Die skurrilste Cover-Variante liefert aber Christopher Lee. Ja genau, Saruman. Irgendwann in seinen 90ern dachte der sich: „Warum nicht ein Metal-Weihnachtsalbum aufnehmen?“ und dröhnt sich durch „The Little Drummer Boy“, als würde der gleich mit einer Armee Uruk-hai in den Stall marschieren. Spätestens da weißt du: Dieses Lied hat alles gesehen.


Aber genug der Musik-Exegese. Schließlich hat das Lied eine wertvolle pädagogisch-moralische Botschaft:

  • Auch wer nichts besitzt, kann etwas schenken.
  • Die Geste zählt, nicht der materielle Wert.
  • Jeder darf so schenken, wie er kann.

Das ist alles richtig, besonders in der Weihnachtszeit wichtig und da willst du nicht widersprechen. Dann kannst du dich allerdings nicht mehr zurückhalten, meldest dich doch aus dem Hintergrund – ganz zaghaft, zurückhaltend und wertschätzend – und fragst: „Aber muss es wirklich ein verdammtes Schlagzeug-Solo sein und wenn ja, warum so viele pa rum pum pum pums?“

Du musst doch nur fünf Minuten nachdenken, da fallen dir Dutzende immaterielle Geschenke ein, die beim Wochenbettbesuch besser ankommen:

  • eine Stunde das Baby halten, damit Maria duschen und schlafen kann
  • den Stall durchfegen
  • etwas zu essen mitbringen, das nicht nach Heu schmeckt
  • einfach leise sein

Da möchtest du schon wissen, wie bei dem Knaben der Entscheidungsfindungsprozess ablief, dass er nach reiflicher Überlegung zu dem Schluss kam: „Das beste Geschenk für frisch gebackene Eltern und ihr Baby ist ordentliches Gewummse auf einem alten Topf. So laut und so lange wie möglich.“

In dem Zusammenhang fragst du dich auch, was eigentlich bei den Eltern des trommelnden Derwischs so geht. Haben die keinen Lebenswillen mehr oder warum haben sie dem Jungen eine Trommel geschenkt? Und kamen weder Mutter noch Vater auf die Idee, ihren Sohn davon abzuhalten, in den Heuschober zu marschieren und einen auf Led-Zeppelin-Drummer für Arme zu machen? Vielleicht sollte man da mal den psychosozialen Notdienst vorbeischicken.

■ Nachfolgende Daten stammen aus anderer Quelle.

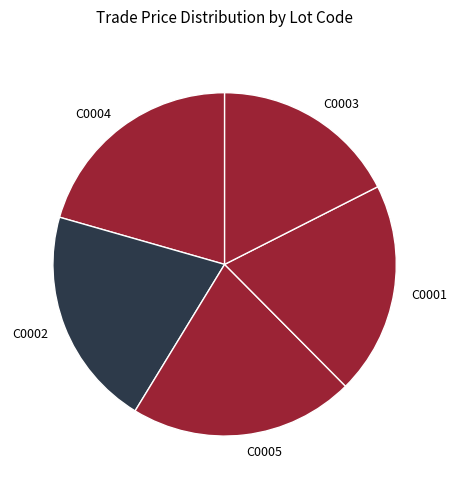

True or false: C0001 accounts for 14% of the total.

False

Allerdings muss man dem kleinen Trommler zugutehalten, dass es noch unpassendere Geschenke für das Jesuskind als ein Trommel-Solo in der Lautstärke eines Düsenjets gibt:

  • Einen Hot-Chip als Hostie
  • Dornenkrone in Babygröße
  • Jochen-Schweizer-Gutschein für ein Meet-and-Greet mit Herodes
  • Kruzifix für die Wand

Bei aller Lästerei über den kleinen Trommler ist das selbstverständlich eine sehr niedliche Geschichte. Da ist ein kleiner Junge, der etwas vorführen will, obwohl er das gar nicht richtig kann, aber voller Eifer bei der Sache ist. (Eltern kennen das von spontanen Zauberaufführungen ihrer Kinder.) Der Bub ist so begeistert und trommelt voller Freude, dass es doch sehr rührend ist.

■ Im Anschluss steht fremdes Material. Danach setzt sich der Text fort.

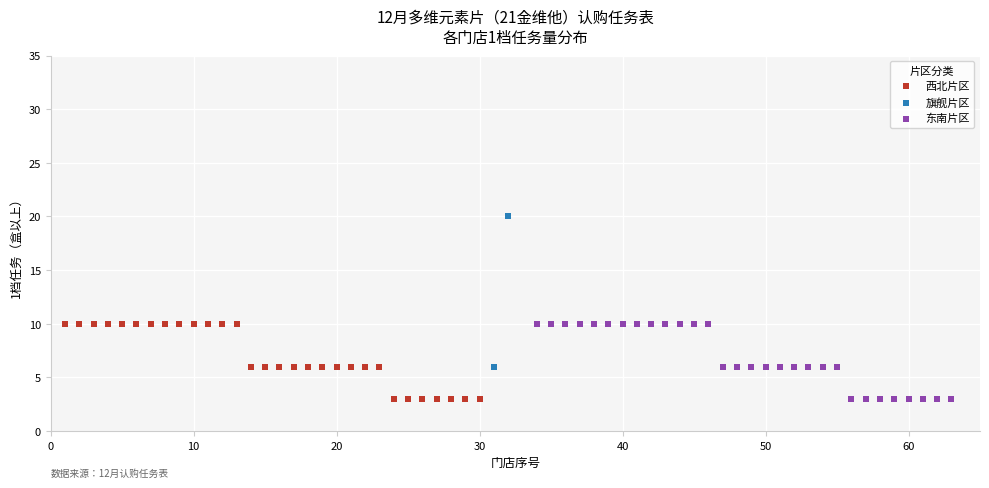

What are all the series names shown in the legend?

西北片区, 旗舰片区, 东南片区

Gut, er schießt ein wenig übers Ziel hinaus, aber da ist kein böser Wille dabei, sondern er meint es nur gut.

Andererseits wissen wir alle: Der Weg in die Hölle ist mit guten Absichten gepflastert. Und mit Percussion-Soli.

Naja, wenigstens hat er keine Blockflöte mitgebracht.